Open jedwards1211 opened this issue 9 years ago • 4 comments

Seems something must have caused a regression of displaying form errors from GraphQL (I'll open an issue in a moment). This PR restores proper error display by ensuring errors get delivered and processed on the client in the way that seems originally intended.

Fix https://github.com/mattkrick/meatier/issues/163

jedwards1211 avatar Jul 11 '16 15:07 jedwards1211

I dig it, i'll merge tonight when i get a chance for a full review. In the mean time, since you're knee deep in this stuff right now, what's your take on the best GraphQL error handling pattern? Since writing this, my thinking has kinda to where the original GraphQL errors make it to the client, but then client-code would replace the ugly stuff with an opaque error. I still like sending down a stringified error object & duck typing it to see if it's from my code (expected) or GraphQL (unexpected), but that's just because I haven't seen a better pattern emerge from the community yet.

Scene images with camera geometry data.
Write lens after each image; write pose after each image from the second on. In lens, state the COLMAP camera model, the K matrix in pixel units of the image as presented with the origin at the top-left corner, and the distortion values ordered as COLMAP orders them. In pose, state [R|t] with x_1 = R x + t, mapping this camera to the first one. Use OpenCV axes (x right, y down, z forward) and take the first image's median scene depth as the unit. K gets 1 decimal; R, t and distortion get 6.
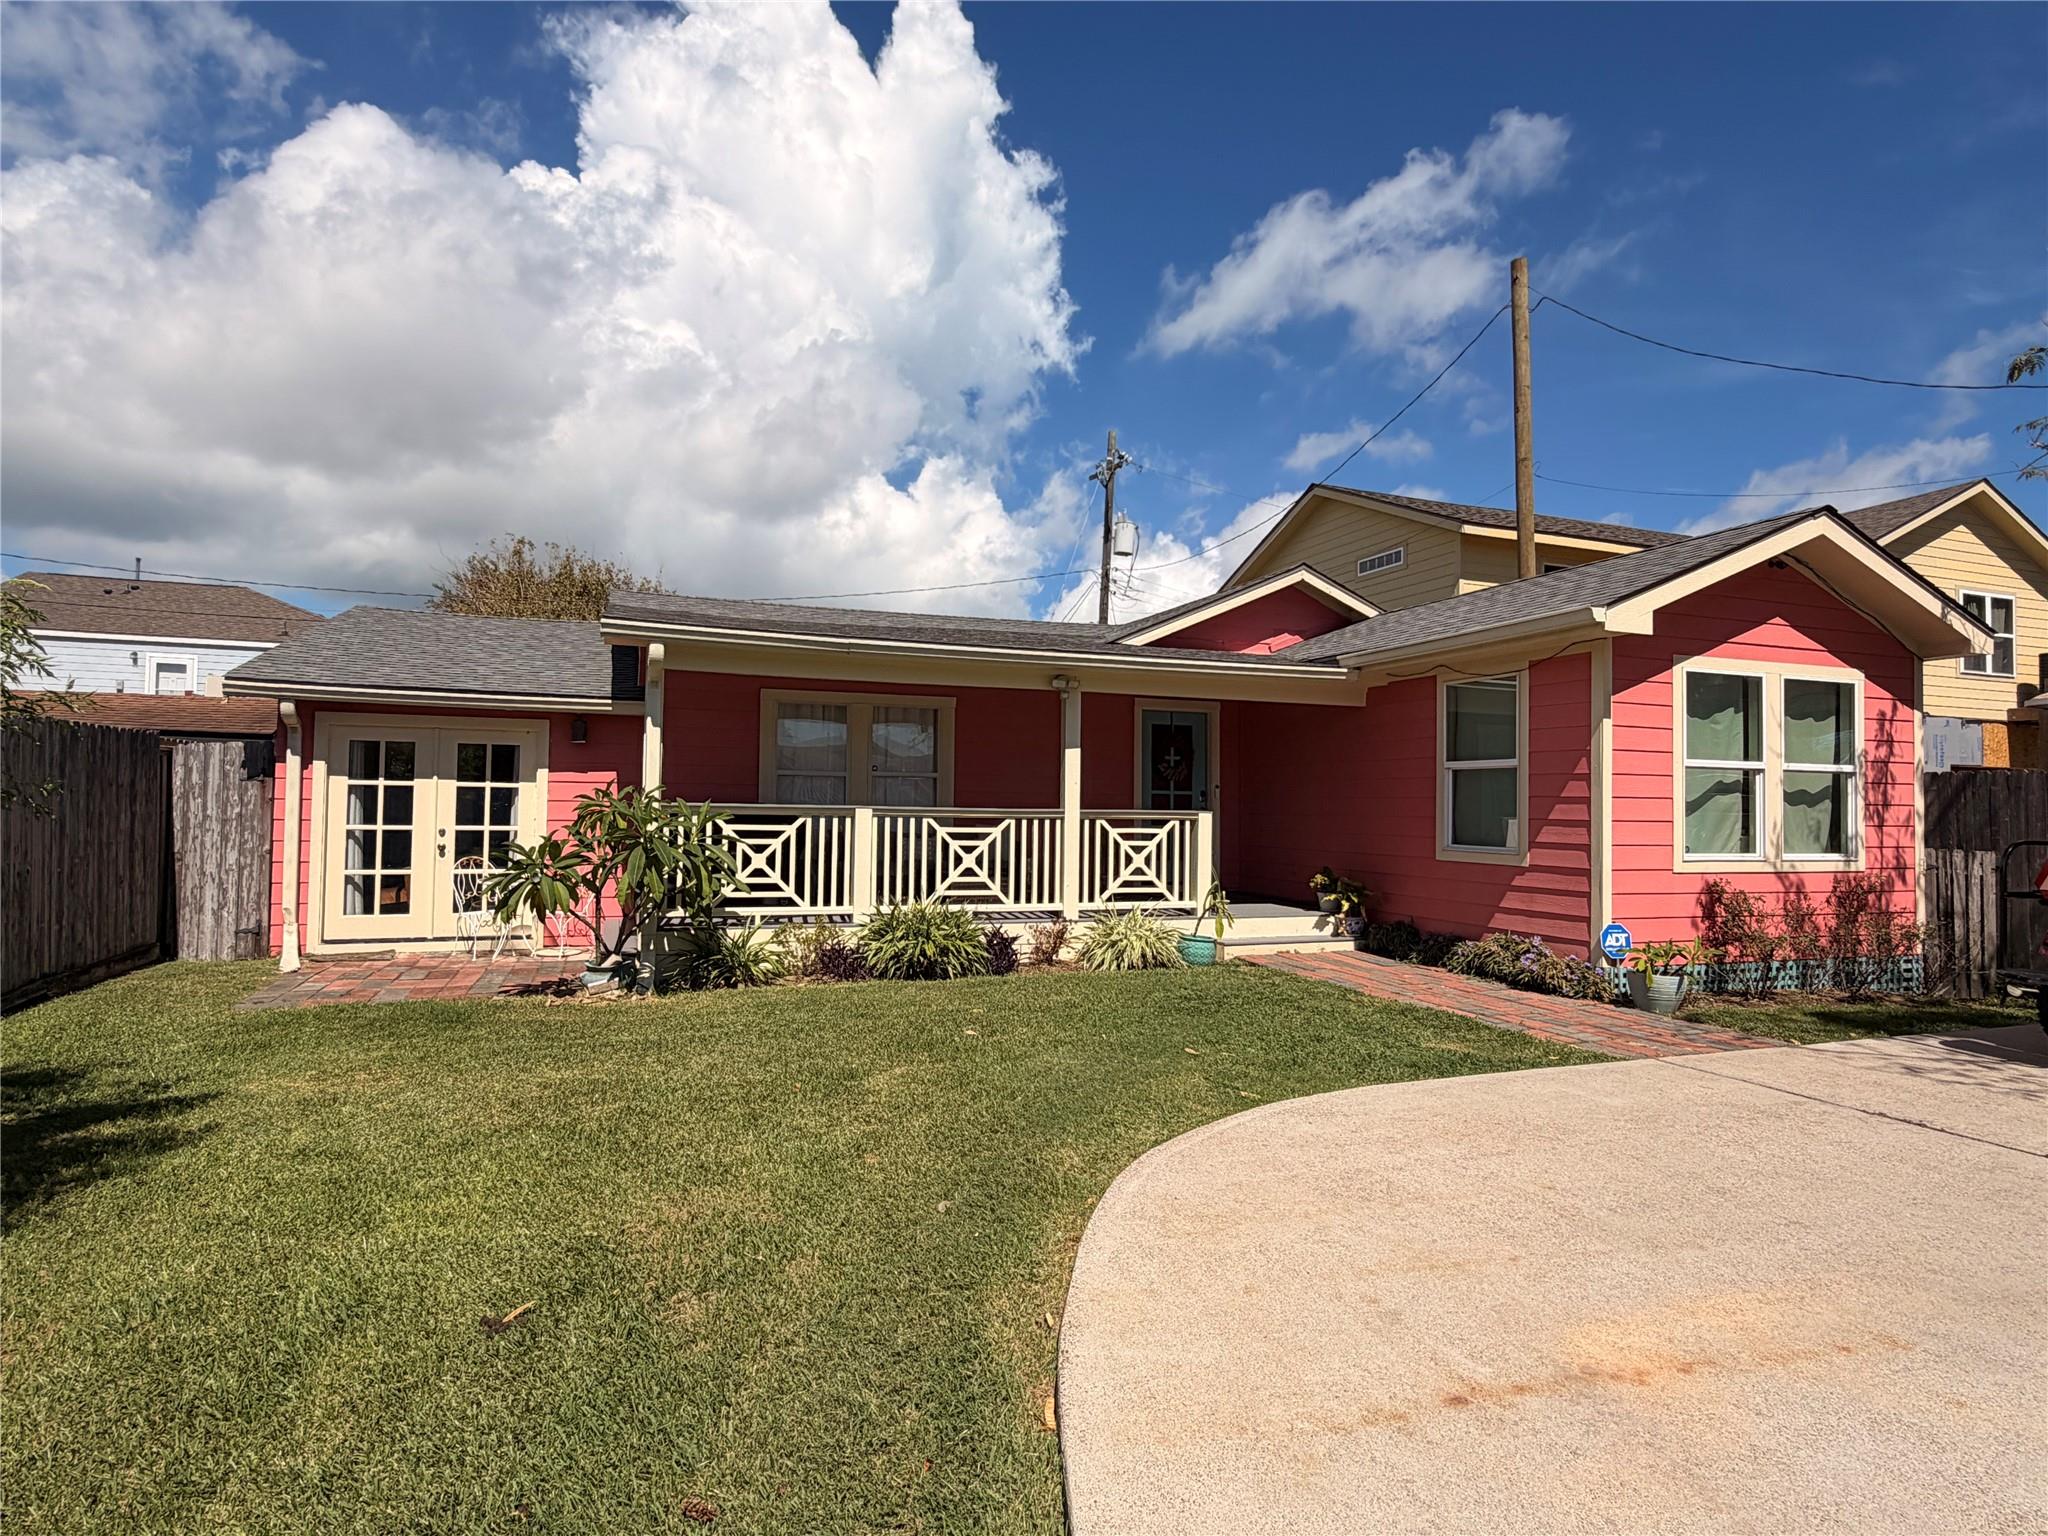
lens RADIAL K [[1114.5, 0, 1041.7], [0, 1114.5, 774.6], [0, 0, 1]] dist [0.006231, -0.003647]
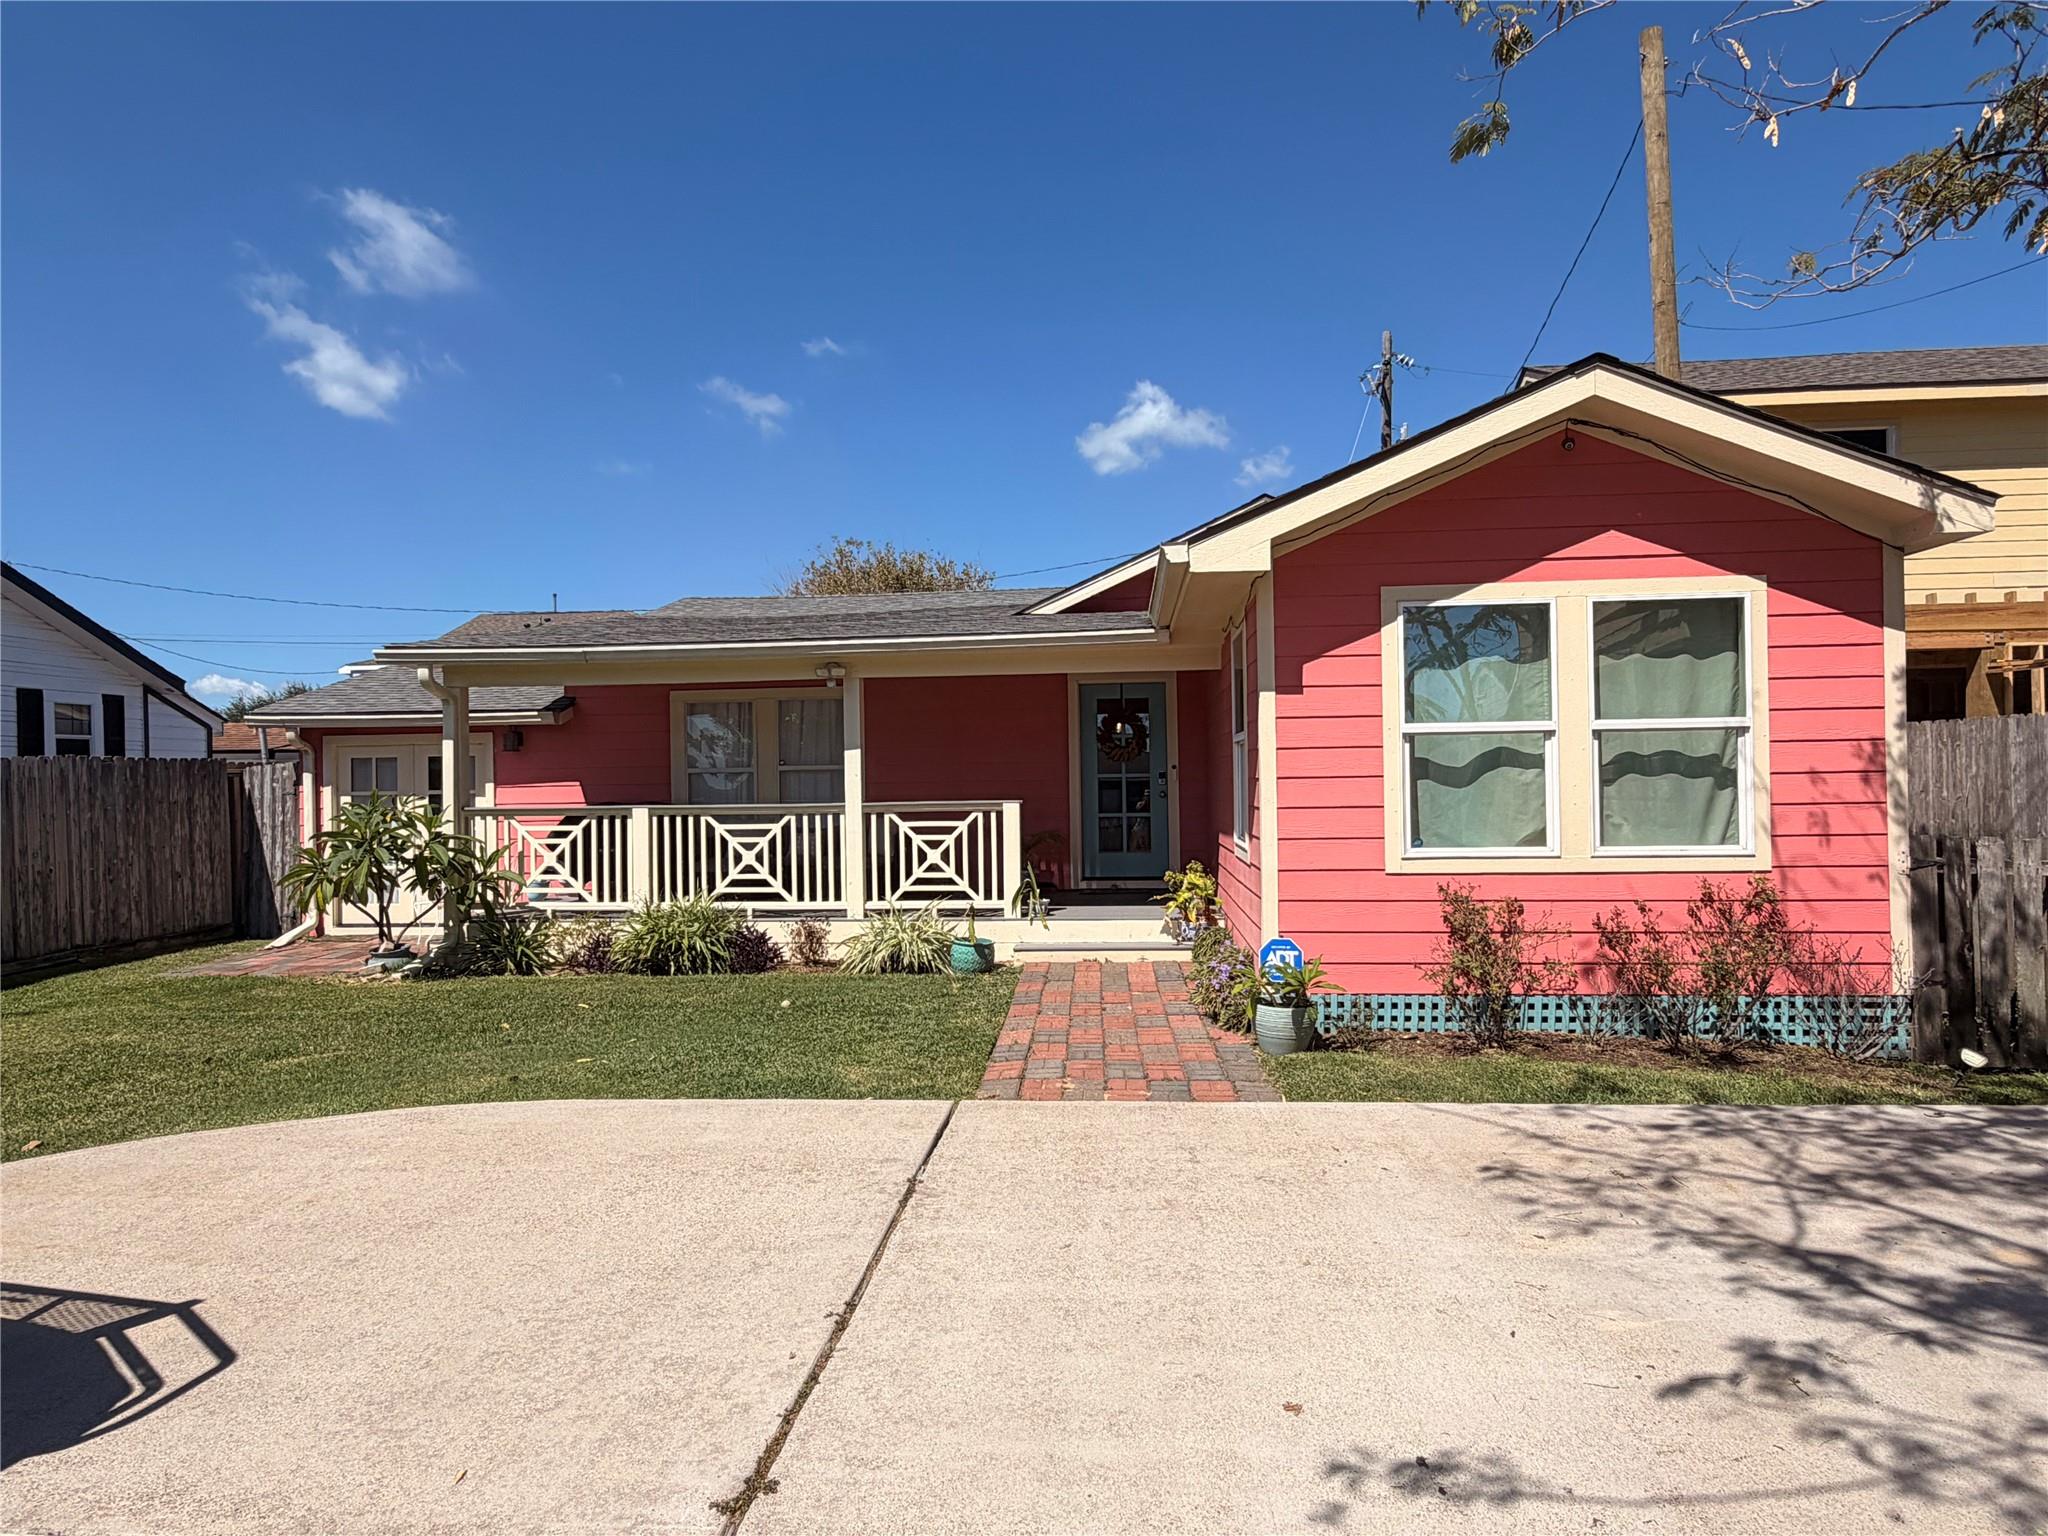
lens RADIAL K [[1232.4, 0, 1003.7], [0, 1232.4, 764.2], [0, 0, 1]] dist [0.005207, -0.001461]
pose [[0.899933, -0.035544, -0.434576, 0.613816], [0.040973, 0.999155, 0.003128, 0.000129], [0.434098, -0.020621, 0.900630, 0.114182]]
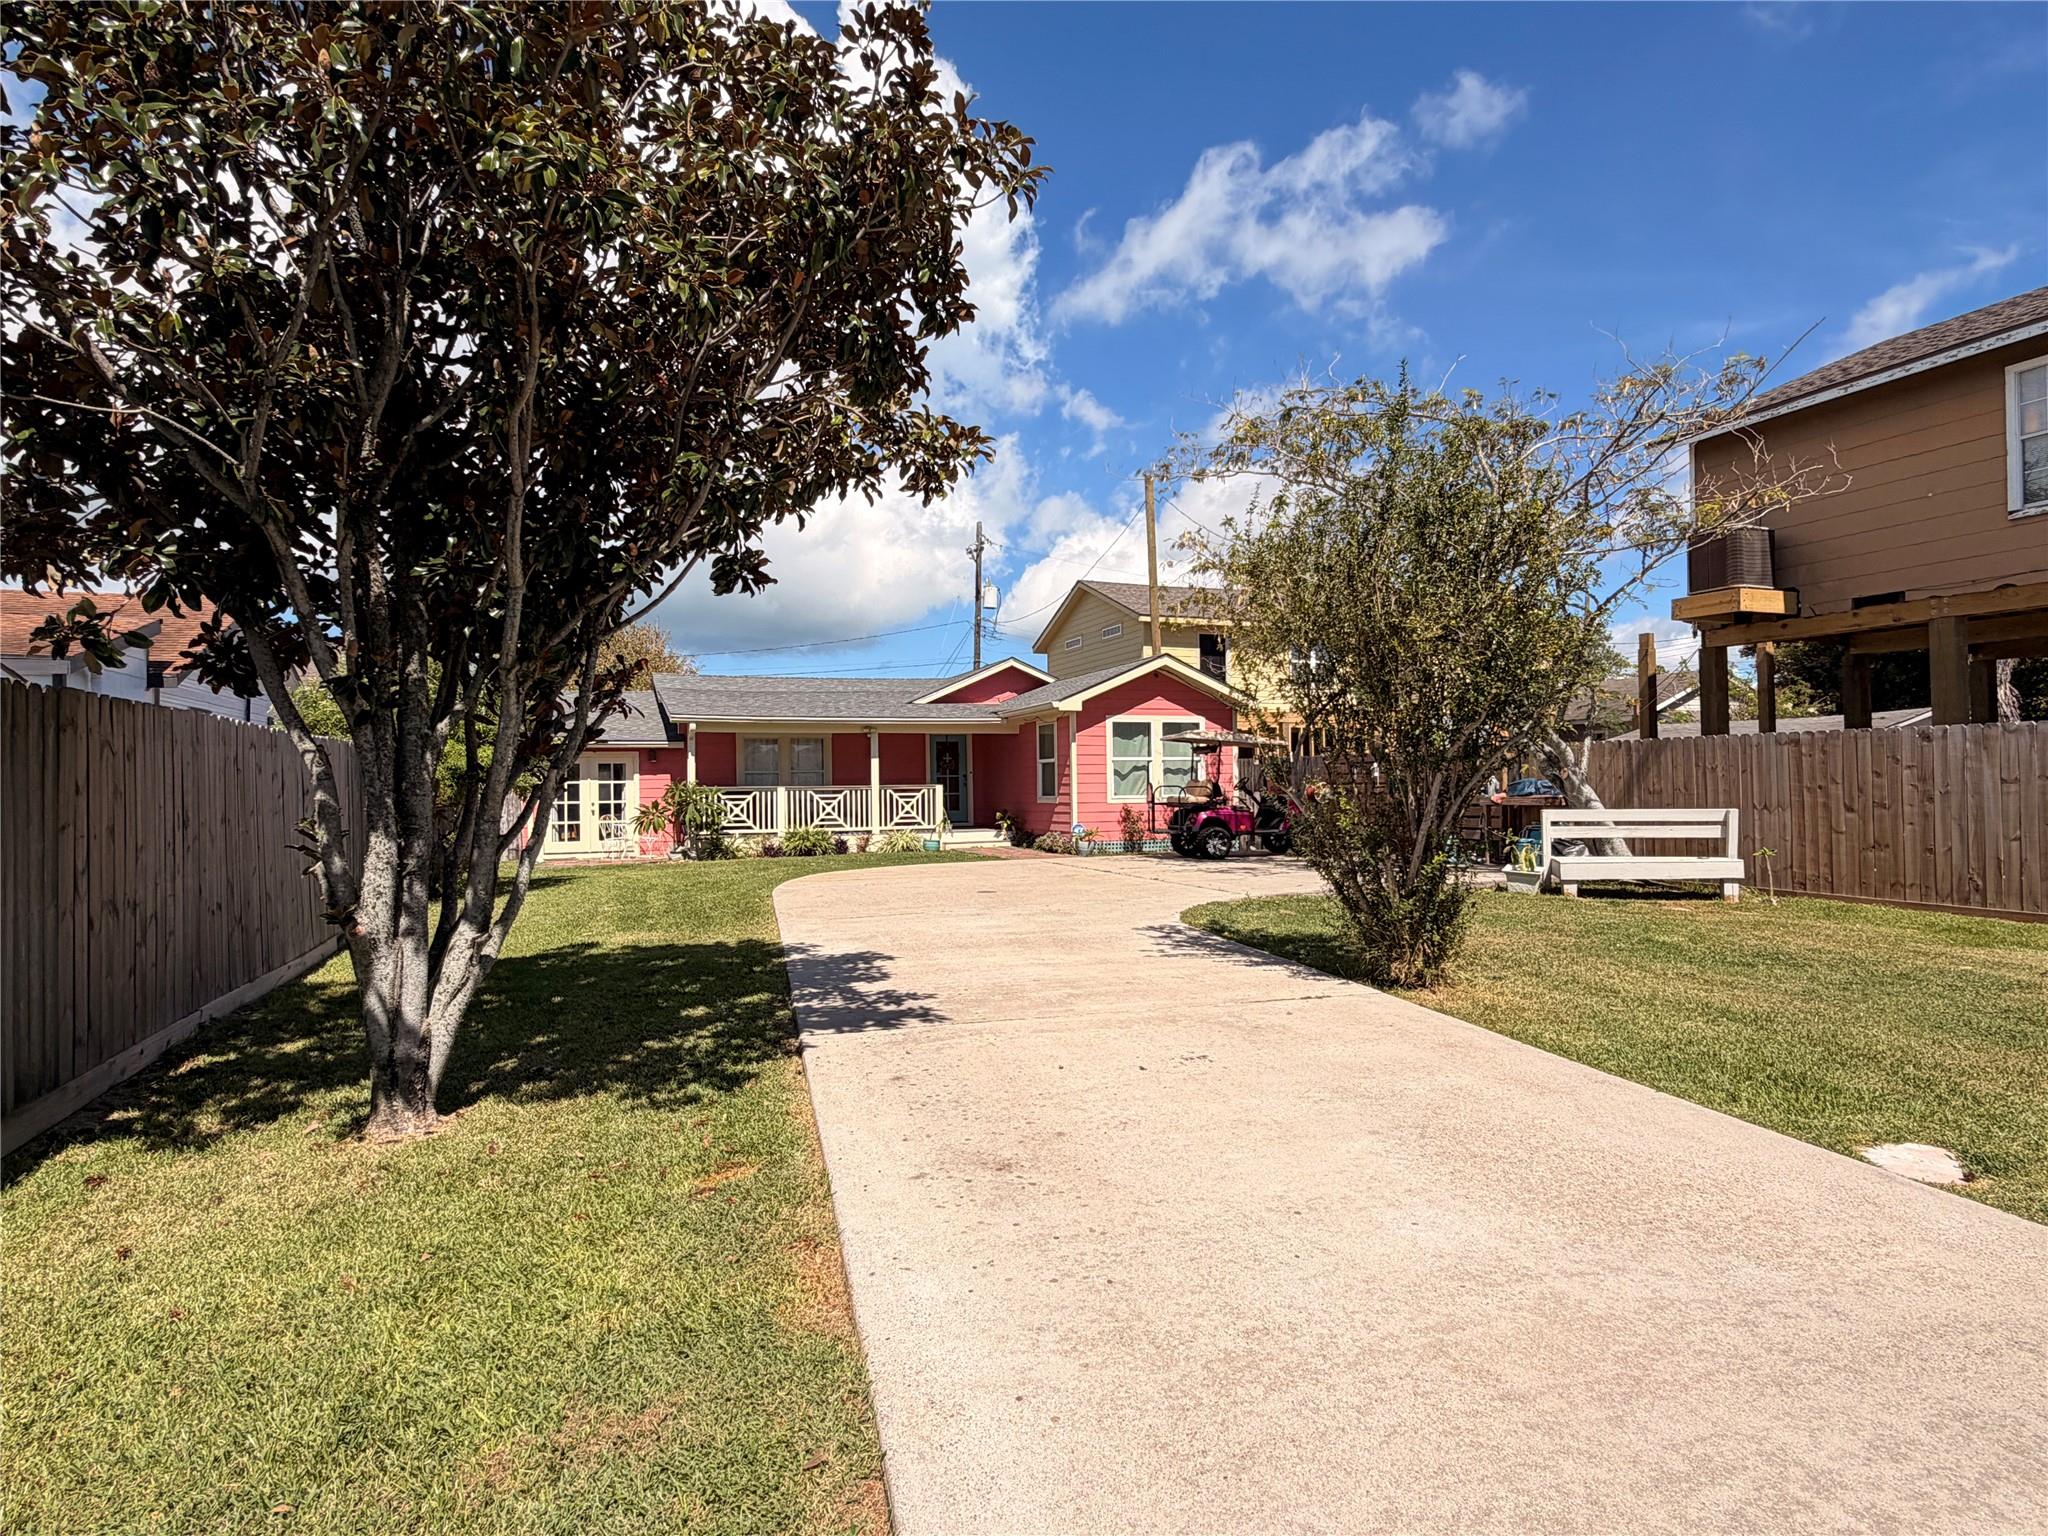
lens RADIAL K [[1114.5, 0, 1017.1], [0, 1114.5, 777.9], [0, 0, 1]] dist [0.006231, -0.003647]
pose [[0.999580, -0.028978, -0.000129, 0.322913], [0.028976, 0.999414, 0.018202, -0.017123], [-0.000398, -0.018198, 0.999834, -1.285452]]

Tasks to complete.
#1 Reproduce the part of the GitHub pull request discussion between "I dig it, i'll" and "the community yet.", inclusive.
#2 Summarize the GitHub pull request discussion in two sentences.
#3 Carry on the GitHub pull request discussion from where it stops.

Answers by task.
#1
I dig it, i'll merge tonight when i get a chance for a full review. In the mean time, since you're knee deep in this stuff right now, what's your take on the best GraphQL error handling pattern? Since writing this, my thinking has kinda to where the original GraphQL errors make it to the client, but then client-code would replace the ugly stuff with an opaque error. I still like sending down a stringified error object & duck typing it to see if it's from my code (expected) or GraphQL (unexpected), but that's just because I haven't seen a better pattern emerge from the community yet.

#2 A pull request restores the proper display of GraphQL form errors, which seems to have regressed, by ensuring errors are delivered to and processed on the client as originally intended. A reply promises a merge that night after a full review and asks for the best GraphQL error handling pattern, describing a preference for sending a stringified error object and duck typing it to tell expected errors from unexpected GraphQL ones.

#3
mattkrick avatar Jul 11 '16 18:07 mattkrick

I'm not experienced enough to have an opinion on GraphQL error handling, this is the first project I've used GraphQL on :) Debugging this duck typing was definitely confusing but I can see the motivation for distinguishing between GraphQL and other errors. I don't understand yet if there are any GraphQL errors that would be due to user input and not programmer error, and if so, if there's any systematic way for the client to present those errors to the user in a clear way.

jedwards1211 avatar Jul 12 '16 04:07 jedwards1211

@mattkrick what do you want me to change on this one, just only send error when it's not null or undefined?

jedwards1211 avatar Jul 16 '16 21:07 jedwards1211

Yep, same as I do here (https://github.com/ParabolInc/action/blob/master/src/server/graphql/httpGraphQLHandler.js#L10-L17). Just ignore the whole mapping junk, meatier is on an older version of GraphQL that doesn't require it.

In another month or 2 I'll sunset meatier in favor of Action. Since I'm being paid to keep Action maintained it'll be a lot fresher, whereas a lot of the things I learn from it I don't bother back propagating to meatier. For example, react-look, webpack-assets in compile time, cashay, rethink-migrate, etc. The only part of the stack that differs is that Action uses auth0 instead of my homemade auth. Maybe later we'll switch back, but for now it's super convenient outsourcing the part of the app that's attacker-prone & it's free for small stuff, so I have no worries promoting it in my code.